| TASK REQUIREMENTS |
Without changing a word, copy every line of the listing below and leave out the images.

| DATA SECTION |
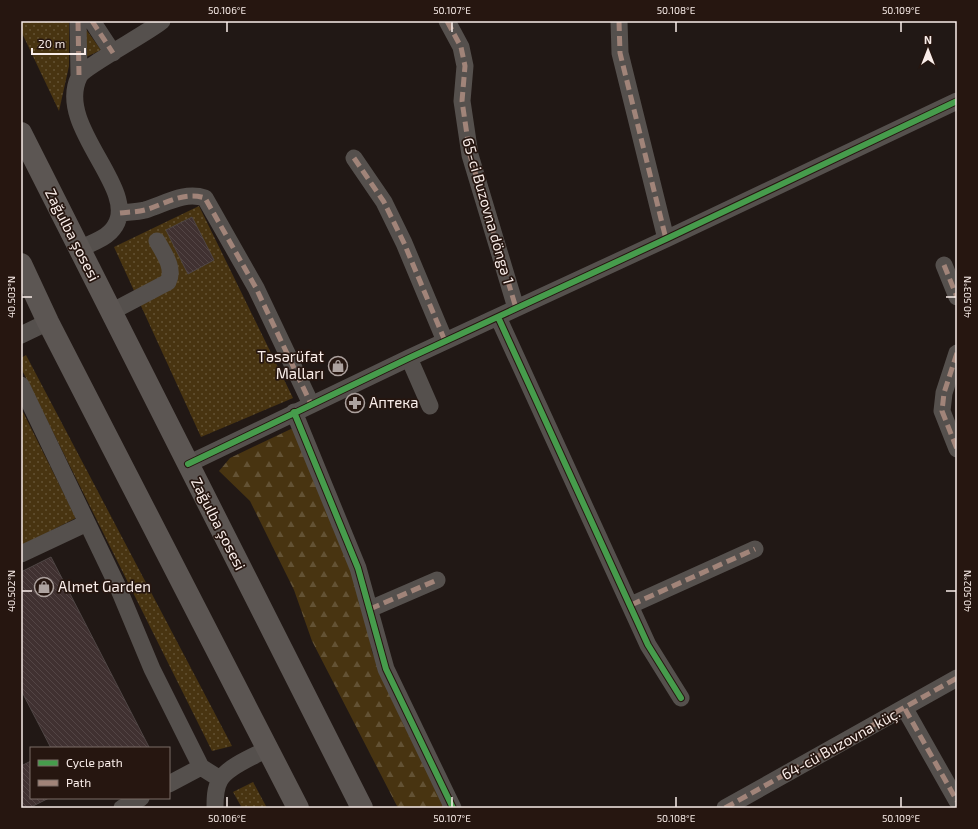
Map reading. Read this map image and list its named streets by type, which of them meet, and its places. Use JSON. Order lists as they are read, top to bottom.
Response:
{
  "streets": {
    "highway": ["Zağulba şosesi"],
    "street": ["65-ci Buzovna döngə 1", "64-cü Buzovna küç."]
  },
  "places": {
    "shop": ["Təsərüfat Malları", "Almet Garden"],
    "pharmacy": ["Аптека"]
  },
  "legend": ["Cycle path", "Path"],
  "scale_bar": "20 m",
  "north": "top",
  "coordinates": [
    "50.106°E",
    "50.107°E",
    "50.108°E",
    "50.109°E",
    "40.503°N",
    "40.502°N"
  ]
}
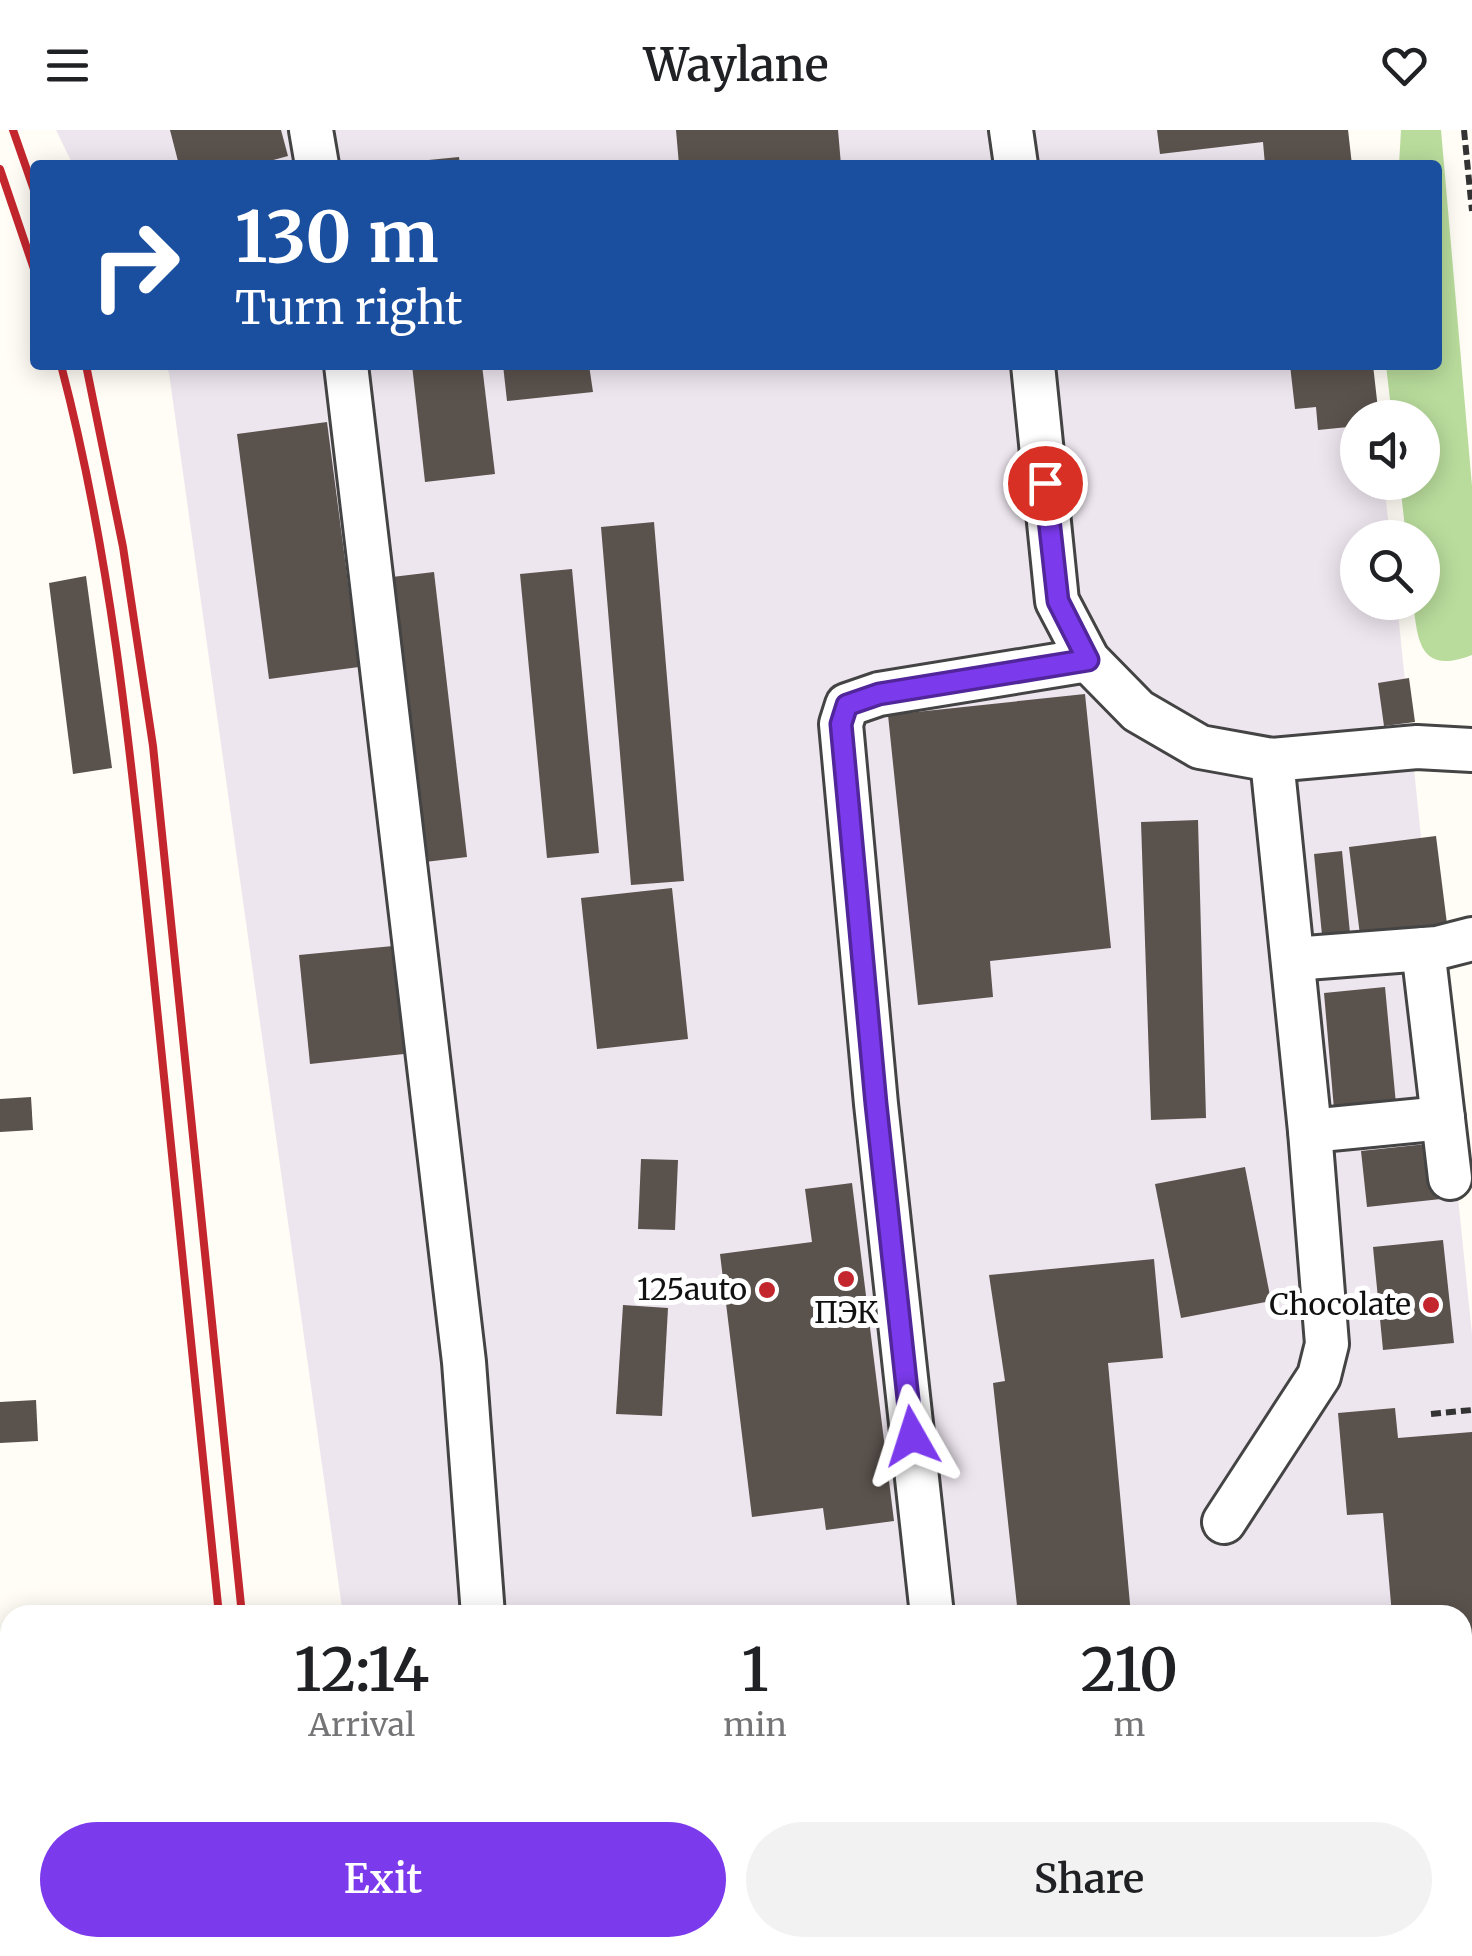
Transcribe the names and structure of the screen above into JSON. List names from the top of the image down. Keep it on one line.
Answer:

| EXERCISE ANSWER |
Map reading. Read this map image and list its named streets by type, which of them meet, and its places. Use JSON. Order lists as they are read, top to bottom.
Response:
{
  "streets": {
    "highway": ["Zağulba şosesi"],
    "street": ["65-ci Buzovna döngə 1", "64-cü Buzovna küç."]
  },
  "places": {
    "shop": ["Təsərüfat Malları", "Almet Garden"],
    "pharmacy": ["Аптека"]
  },
  "legend": ["Cycle path", "Path"],
  "scale_bar": "20 m",
  "north": "top",
  "coordinates": [
    "50.106°E",
    "50.107°E",
    "50.108°E",
    "50.109°E",
    "40.503°N",
    "40.502°N"
  ]
}
Transcribe the names and structure of the screen above into JSON. List names from the top of the image down. Keep it on one line.
Answer:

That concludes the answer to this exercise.